Founded by three best friends who loved hanging out at a cabin together every summer, North Point Brewing is aiming to evoke that sort of vibe with its cozy, warm tasting room. Get comfortable next to the fireplace and enjoy a sample flight of beers along with a tasty snack, or take in some sunshine on the patio.
Tucked away on Lolo Lane about a hundred steps from Lonsdale Avenue where the BC Electric Railway’s Number Three streetcar used to run, Streetcar Brewing celebrates local history one beer at a time. Enjoy the cozy tasting room where you can sample the beers and perhaps consider how craft breweries are now playing a role in connecting people to their communities — just as streetcars once did.
Wildeye’s big, welcoming tasting room has lots of tables for socializing and catching up with friends. It’s a family friendly space with a bistro kitchen serving west coast inspired food. Beer-wise, Wildeye offers a solid set of core beers augmented by rotating seasonal offerings — in other words: something for everyone from a novice beer discoverer to a road-weary beer geek looking for the newest and trendiest styles.

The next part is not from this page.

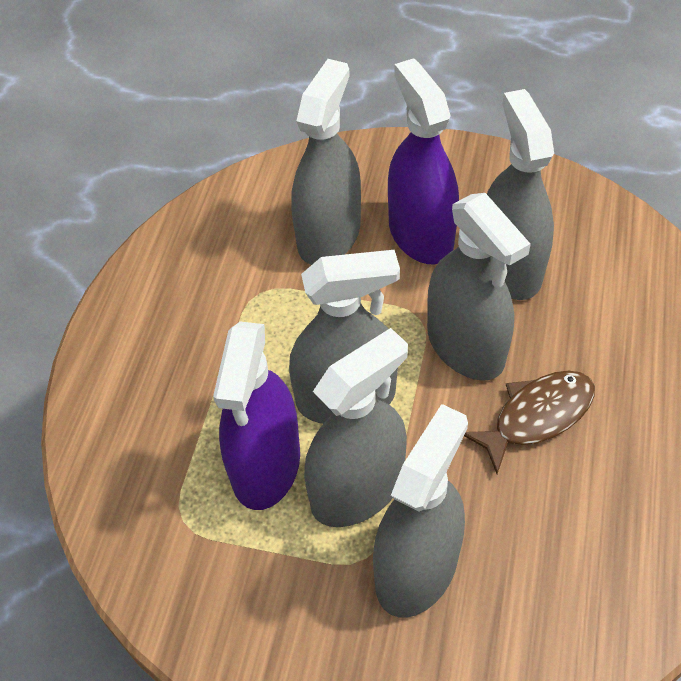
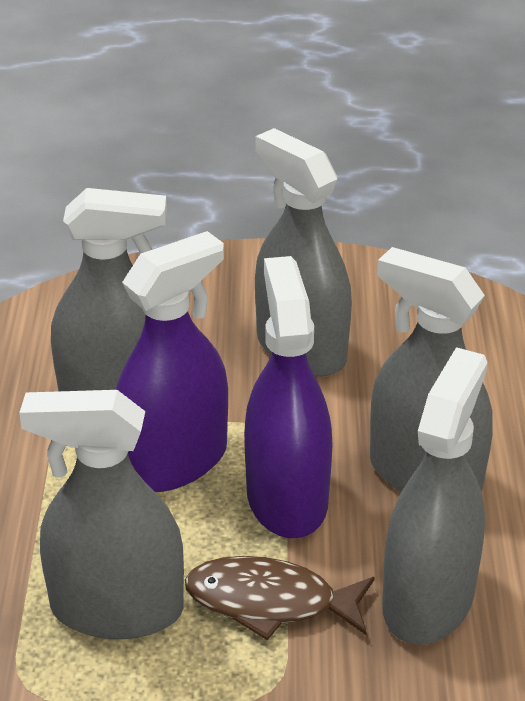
grey spray bottle: 6 -> 5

Having recently announced a tourism rebrand, Vancouver’s North Shore offers visitors a choice to embed themselves in nature by hiking, skiing and biking just minutes from one of Canada’s most dynamic urban centres. Some of the best après from all this activity can be found via the Vancouver’s North Shore Ale Trail, which helps visitors explore while sampling some of the region’s most iconic craft ales.